**TRECHO DO TEXTO:**
++++++++++++++++++++

Ao sair da estação de metrô, senti um forte cheiro de morte e destruição. Alguns colegas trabalhavam com máscaras médicas, mas acreditei no que as autoridades disseram: que o ar não estava poluído e não existiam riscos
“Eles disseram para que usássemos papel-toalha molhada para cobrir o rosto. Era a única coisa que tínhamos para nos proteger. Cheguei em casa coberta com a poeira do WTC da cabeça aos pés”, conta emocionada ao iG.
“Uma semana depois, o nosso escritório foi reaberto, mas, ao sair da estação de metrô, senti um forte cheiro de morte e destruição, de tudo o que havia acontecido naquele lugar. Alguns colegas trabalhavam com máscaras médicas, mas eu me sentia forte e acreditei no que as autoridades disseram: que o ar não estava poluído e não existiam riscos.”
Semanas depois, Margrily começou a tossir, e a tosse persistiu por meses. Um médico diagnosticou asma, mas os remédios não surtiam efeito. “Era uma tosse forte, como se o meu pulmão fosse saltar fora do corpo”, explicou. Quando Margrily procurou os médicos da equipe que tratava as vítimas do WTC, descobriu que estava com asma, sinusite crônica e sarcoidose.
“Serei uma doente para o resto da minha vida, nunca vou me curar 100%. É por isso que quero ter certeza de que o governo americano nunca se esqueça das pessoas que trabalhavam, moravam ou ajudaram a limpar aquela área, porque a vida delas mudou para sempre. E o país tem a responsabilidade em ajudá-las financeiramente com os tratamentos necessários”, afirmou.

++++++++++++++++++++

**TRECHOS DE DADOS:**
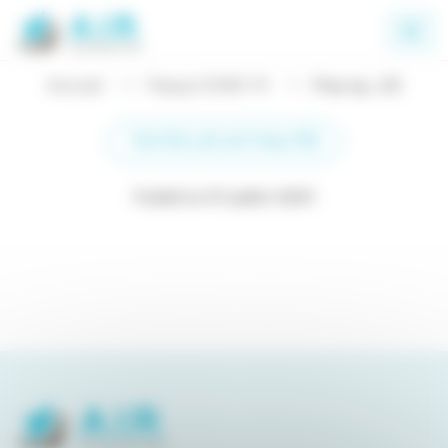
Panneau de gestion des cookies
Accueil
Popup COVID-19
Pop up_V2
TOUTES LES ACTUALITÉS
Publié le 07 juillet 2021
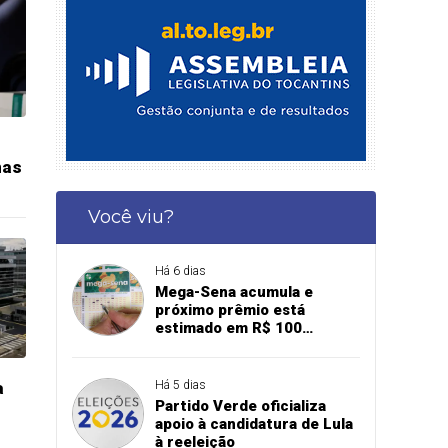
mas
Você viu?
Há 6 dias
Mega-Sena acumula e
próximo prêmio está
estimado em R$ 100
milhões
a
Há 5 dias
Partido Verde oficializa
apoio à candidatura de Lula
à reeleição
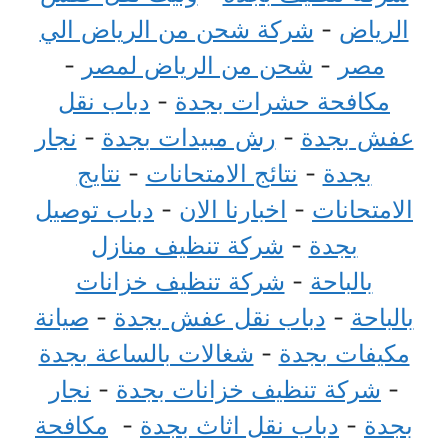
الرياض
-
شركة شحن من الرياض الي
مصر
-
شحن من الرياض لمصر
-
مكافحة حشرات بجدة
-
دباب نقل
عفش بجدة
-
رش مبيدات بجدة
-
نجار
بجدة
-
نتائج الامتحانات
-
نتايج
الامتحانات
-
اخبارنا الان
-
دباب توصيل
بجدة
-
شركة تنظيف منازل
بالباحة
-
شركة تنظيف خزانات
بالباحة
-
دباب نقل عفش بجدة
-
صيانة
مكيفات بجدة
-
شغالات بالساعة بجدة
-
شركة تنظيف خزانات بجدة
-
نجار
بجدة
-
دباب نقل اثاث بجدة
-
مكافحة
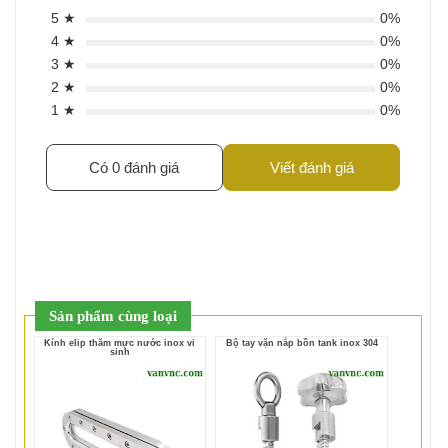
5 ★
0%
4 ★
0%
3 ★
0%
2 ★
0%
1 ★
0%
Có 0 đánh giá
Viết đánh giá
Sản phẩm cùng loại
Kính elip thăm mực nước inox vi
Bộ tay vặn nắp bồn tank inox 304
sinh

++++++++++++++++++++

**TAREFA PROPOSTA 1:** Segundo o relato sobre a poeira do WTC, que doenças Margrily descobriu ter ao procurar os médicos da equipe que tratava as vítimas do WTC?
**TAREFA PROPOSTA 2:** Traduza para o inglês a seguinte frase do relato sobre a poeira do WTC: "Um médico diagnosticou asma, mas os remédios não surtiam efeito."
**TAREFA PROPOSTA 3:** Prossiga com o relato sobre a poeira do WTC a partir de sua última frase.
Os registros provêm de uma fonte distinta da do relato sobre a poeira do WTC.

**RESPOSTA REDIGIDA 1:** Asma, sinusite crônica e sarcoidose.

**RESPOSTA REDIGIDA 2:** A doctor diagnosed asthma, but the medications had no effect.

**RESPOSTA REDIGIDA 3:**
Assim como milhares de outros, Margrily luta na Justiça para que a sua doença seja reconhecida como resultado da exposição à poeira tóxica. Caso isso ocorra, o governo americano passará a ajudá-la financeiramente e, se no futuro Margrily morrer por dificuldades relacionadas à sarcoidose, também constará na lista das vítimas dos ataques às Torres Gêmeas.
Mas essa não é uma batalha fácil. De acordo com Ellen Borakove, porta-voz da Junta Médica Examinadora de Nova York, há muitas restrições oficiais antes que um doente ou morto seja considerado vítima do material expelido pelo colapso das Torres Gêmeas. A pessoa tem de ter sido exposta diretamente à poeira tóxica no dia dos ataques, de preferência enquanto os prédios desmoronavam, e ter estado a poucos metros de distância da área. Além disso, como o governo diz que o ar não estava contaminado nos dias consecutivos ao colapso, os casos de pessoas que ficaram doentes por terem estado no Marco Zero depois dos ataques são descartados.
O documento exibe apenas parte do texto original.